* Problema planteado: Vuelca en una tabla Markdown las líneas de los datos desde la primera hasta la que contiene "scientific name: Galianthe palustris", ambas incluidas, omitiendo las líneas en blanco. Usa la columna Nº para el número de fila y la columna Línea para el texto de cada línea.

--

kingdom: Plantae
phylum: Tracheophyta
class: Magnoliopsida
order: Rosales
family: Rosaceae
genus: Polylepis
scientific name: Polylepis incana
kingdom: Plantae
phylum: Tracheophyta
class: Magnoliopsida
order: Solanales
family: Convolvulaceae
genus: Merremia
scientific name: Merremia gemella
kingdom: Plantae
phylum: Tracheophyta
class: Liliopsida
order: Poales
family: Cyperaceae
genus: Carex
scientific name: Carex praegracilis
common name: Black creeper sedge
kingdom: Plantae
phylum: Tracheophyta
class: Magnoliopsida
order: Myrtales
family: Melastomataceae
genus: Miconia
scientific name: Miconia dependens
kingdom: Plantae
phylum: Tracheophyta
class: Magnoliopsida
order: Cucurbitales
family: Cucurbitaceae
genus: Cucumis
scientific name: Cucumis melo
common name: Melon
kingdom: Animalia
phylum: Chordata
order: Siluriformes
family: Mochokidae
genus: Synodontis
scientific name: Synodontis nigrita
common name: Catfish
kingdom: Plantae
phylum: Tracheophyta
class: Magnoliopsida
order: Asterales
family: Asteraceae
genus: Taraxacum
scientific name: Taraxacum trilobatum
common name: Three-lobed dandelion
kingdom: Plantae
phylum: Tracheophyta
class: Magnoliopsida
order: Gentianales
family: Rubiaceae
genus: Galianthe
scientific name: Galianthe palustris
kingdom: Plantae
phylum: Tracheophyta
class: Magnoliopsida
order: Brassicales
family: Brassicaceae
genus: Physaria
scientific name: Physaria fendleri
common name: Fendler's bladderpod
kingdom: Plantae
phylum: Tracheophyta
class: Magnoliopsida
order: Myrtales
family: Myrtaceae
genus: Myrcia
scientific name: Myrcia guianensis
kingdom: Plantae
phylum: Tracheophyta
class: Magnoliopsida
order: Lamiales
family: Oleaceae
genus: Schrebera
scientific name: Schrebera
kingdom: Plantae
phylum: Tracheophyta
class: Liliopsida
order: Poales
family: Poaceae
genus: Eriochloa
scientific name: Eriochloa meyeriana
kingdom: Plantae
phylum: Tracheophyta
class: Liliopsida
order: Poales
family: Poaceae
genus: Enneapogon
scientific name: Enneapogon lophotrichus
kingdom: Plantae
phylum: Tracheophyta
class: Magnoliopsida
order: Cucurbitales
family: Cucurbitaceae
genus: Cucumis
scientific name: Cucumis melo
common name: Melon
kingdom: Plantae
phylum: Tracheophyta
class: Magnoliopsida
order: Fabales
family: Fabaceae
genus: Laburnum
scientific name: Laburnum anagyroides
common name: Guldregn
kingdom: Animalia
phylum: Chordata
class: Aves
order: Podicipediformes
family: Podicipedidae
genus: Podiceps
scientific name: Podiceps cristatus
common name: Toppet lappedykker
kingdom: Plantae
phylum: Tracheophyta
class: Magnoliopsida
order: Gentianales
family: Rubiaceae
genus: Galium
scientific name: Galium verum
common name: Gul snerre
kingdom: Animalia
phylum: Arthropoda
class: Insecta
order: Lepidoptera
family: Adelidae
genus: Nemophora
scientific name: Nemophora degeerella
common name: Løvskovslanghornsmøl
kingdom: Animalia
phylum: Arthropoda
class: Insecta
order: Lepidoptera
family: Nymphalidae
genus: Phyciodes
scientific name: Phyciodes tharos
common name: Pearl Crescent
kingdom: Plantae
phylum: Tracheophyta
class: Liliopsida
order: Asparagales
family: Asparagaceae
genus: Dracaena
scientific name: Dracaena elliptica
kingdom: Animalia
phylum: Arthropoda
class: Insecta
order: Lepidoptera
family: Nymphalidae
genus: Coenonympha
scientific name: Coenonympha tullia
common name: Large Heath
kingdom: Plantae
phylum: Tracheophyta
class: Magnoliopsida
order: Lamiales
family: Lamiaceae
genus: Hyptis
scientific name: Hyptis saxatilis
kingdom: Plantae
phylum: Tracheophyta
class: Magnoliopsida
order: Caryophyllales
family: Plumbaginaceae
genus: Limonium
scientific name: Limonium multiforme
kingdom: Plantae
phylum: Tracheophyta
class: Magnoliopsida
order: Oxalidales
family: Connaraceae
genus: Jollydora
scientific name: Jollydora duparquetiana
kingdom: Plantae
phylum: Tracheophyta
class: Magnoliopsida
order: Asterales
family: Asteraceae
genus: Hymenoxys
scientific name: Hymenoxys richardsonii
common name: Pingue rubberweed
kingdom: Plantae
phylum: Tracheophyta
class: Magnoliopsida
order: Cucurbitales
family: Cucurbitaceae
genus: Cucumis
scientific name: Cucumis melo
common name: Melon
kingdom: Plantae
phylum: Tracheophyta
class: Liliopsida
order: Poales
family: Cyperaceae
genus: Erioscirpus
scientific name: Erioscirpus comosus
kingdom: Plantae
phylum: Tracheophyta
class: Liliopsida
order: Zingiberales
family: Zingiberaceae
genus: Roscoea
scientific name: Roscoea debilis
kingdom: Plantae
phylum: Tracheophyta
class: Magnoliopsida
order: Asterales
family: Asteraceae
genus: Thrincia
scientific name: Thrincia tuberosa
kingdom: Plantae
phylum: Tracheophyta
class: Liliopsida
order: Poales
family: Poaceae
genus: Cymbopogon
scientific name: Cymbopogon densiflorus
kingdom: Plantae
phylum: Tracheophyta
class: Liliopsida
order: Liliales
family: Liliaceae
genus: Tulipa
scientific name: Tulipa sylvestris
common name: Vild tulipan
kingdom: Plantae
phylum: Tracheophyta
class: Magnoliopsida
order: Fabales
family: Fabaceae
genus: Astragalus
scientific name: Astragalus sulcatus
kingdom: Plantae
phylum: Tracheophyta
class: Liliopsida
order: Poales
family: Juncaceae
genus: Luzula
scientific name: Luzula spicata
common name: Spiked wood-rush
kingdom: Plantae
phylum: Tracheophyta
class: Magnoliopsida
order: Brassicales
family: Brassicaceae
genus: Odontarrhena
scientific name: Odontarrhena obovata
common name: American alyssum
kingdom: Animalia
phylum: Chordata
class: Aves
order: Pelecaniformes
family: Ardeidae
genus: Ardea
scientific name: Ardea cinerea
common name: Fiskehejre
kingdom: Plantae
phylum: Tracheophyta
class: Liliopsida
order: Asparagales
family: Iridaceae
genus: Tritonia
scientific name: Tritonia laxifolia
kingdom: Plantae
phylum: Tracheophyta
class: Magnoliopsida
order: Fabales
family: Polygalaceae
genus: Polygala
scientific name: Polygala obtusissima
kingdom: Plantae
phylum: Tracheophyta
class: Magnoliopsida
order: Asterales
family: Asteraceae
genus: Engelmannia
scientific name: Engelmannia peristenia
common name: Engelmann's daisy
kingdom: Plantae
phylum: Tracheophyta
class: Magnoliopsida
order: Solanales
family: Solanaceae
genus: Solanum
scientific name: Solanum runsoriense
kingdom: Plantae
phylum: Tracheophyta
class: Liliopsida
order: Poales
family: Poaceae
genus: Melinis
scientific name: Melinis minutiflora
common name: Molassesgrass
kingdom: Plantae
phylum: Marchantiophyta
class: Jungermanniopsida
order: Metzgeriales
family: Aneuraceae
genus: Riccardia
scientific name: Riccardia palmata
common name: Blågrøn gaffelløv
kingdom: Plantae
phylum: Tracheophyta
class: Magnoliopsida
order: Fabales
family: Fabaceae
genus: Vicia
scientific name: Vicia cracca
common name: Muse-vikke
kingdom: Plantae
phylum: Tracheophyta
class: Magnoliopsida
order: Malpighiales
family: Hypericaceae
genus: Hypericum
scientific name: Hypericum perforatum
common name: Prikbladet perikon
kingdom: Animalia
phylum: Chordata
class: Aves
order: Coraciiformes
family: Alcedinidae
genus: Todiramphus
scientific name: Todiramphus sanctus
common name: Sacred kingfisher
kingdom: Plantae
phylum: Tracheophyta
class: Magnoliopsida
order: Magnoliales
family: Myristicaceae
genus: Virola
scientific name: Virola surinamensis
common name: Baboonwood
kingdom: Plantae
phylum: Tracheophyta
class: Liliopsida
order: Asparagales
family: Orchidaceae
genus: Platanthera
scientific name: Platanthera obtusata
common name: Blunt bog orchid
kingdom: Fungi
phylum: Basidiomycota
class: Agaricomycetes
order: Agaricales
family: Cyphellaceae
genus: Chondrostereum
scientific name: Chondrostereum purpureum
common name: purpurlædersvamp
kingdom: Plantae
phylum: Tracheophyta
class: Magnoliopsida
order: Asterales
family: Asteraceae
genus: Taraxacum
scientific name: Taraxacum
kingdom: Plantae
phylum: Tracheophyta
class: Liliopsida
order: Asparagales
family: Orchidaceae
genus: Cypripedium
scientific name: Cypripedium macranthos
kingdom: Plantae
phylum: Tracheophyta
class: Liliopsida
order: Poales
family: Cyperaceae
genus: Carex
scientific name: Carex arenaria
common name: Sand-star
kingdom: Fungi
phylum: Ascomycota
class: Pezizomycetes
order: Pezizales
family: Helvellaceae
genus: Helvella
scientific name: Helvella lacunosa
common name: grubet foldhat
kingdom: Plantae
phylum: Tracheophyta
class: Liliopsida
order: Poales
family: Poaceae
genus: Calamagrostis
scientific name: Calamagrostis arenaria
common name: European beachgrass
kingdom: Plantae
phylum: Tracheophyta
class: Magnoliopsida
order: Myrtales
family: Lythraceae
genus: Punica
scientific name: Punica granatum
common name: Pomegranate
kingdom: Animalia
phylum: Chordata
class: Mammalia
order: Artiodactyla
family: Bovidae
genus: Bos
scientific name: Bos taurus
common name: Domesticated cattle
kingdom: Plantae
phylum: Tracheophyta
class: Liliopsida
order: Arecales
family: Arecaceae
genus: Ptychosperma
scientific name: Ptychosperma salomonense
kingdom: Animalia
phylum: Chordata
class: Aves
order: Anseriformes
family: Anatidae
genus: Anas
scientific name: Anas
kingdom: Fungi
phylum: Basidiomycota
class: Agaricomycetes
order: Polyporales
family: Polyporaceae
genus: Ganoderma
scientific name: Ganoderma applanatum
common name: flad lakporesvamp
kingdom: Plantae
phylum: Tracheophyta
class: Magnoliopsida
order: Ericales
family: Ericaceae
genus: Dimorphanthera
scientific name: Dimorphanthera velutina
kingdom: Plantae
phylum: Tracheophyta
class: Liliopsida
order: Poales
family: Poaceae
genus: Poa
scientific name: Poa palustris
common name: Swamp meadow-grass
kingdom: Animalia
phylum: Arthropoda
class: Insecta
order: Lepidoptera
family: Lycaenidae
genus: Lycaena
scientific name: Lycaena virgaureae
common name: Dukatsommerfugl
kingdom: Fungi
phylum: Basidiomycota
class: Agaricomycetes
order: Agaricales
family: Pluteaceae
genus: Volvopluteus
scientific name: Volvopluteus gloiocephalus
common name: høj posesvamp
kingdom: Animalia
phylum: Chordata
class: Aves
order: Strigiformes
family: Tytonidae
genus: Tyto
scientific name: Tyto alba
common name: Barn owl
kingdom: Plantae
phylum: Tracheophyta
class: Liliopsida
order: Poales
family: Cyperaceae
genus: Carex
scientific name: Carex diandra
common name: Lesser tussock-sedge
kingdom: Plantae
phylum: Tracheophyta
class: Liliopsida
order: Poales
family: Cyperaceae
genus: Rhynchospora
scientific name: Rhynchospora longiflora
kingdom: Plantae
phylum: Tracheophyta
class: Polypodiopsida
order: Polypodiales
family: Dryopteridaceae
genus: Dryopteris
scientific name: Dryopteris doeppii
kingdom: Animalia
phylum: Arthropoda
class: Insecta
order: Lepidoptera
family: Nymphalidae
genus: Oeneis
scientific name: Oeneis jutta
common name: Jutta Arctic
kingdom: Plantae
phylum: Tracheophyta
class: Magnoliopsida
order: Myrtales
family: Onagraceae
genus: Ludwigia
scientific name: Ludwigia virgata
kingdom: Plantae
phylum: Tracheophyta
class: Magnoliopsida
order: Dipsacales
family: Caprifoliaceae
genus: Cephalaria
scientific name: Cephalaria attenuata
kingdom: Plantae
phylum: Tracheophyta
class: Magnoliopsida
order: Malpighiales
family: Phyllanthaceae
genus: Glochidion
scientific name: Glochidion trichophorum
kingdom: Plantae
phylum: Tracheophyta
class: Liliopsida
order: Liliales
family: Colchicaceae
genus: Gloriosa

--

* Respuesta del ejercicio:
| Nº | Línea |
|---|---|
| 1 | kingdom: Plantae |
| 2 | phylum: Tracheophyta |
| 3 | class: Magnoliopsida |
| 4 | order: Rosales |
| 5 | family: Rosaceae |
| 6 | genus: Polylepis |
| 7 | scientific name: Polylepis incana |
| 8 | kingdom: Plantae |
| 9 | phylum: Tracheophyta |
| 10 | class: Magnoliopsida |
| 11 | order: Solanales |
| 12 | family: Convolvulaceae |
| 13 | genus: Merremia |
| 14 | scientific name: Merremia gemella |
| 15 | kingdom: Plantae |
| 16 | phylum: Tracheophyta |
| 17 | class: Liliopsida |
| 18 | order: Poales |
| 19 | family: Cyperaceae |
| 20 | genus: Carex |
| 21 | scientific name: Carex praegracilis |
| 22 | common name: Black creeper sedge |
| 23 | kingdom: Plantae |
| 24 | phylum: Tracheophyta |
| 25 | class: Magnoliopsida |
| 26 | order: Myrtales |
| 27 | family: Melastomataceae |
| 28 | genus: Miconia |
| 29 | scientific name: Miconia dependens |
| 30 | kingdom: Plantae |
| 31 | phylum: Tracheophyta |
| 32 | class: Magnoliopsida |
| 33 | order: Cucurbitales |
| 34 | family: Cucurbitaceae |
| 35 | genus: Cucumis |
| 36 | scientific name: Cucumis melo |
| 37 | common name: Melon |
| 38 | kingdom: Animalia |
| 39 | phylum: Chordata |
| 40 | order: Siluriformes |
| 41 | family: Mochokidae |
| 42 | genus: Synodontis |
| 43 | scientific name: Synodontis nigrita |
| 44 | common name: Catfish |
| 45 | kingdom: Plantae |
| 46 | phylum: Tracheophyta |
| 47 | class: Magnoliopsida |
| 48 | order: Asterales |
| 49 | family: Asteraceae |
| 50 | genus: Taraxacum |
| 51 | scientific name: Taraxacum trilobatum |
| 52 | common name: Three-lobed dandelion |
| 53 | kingdom: Plantae |
| 54 | phylum: Tracheophyta |
| 55 | class: Magnoliopsida |
| 56 | order: Gentianales |
| 57 | family: Rubiaceae |
| 58 | genus: Galianthe |
| 59 | scientific name: Galianthe palustris |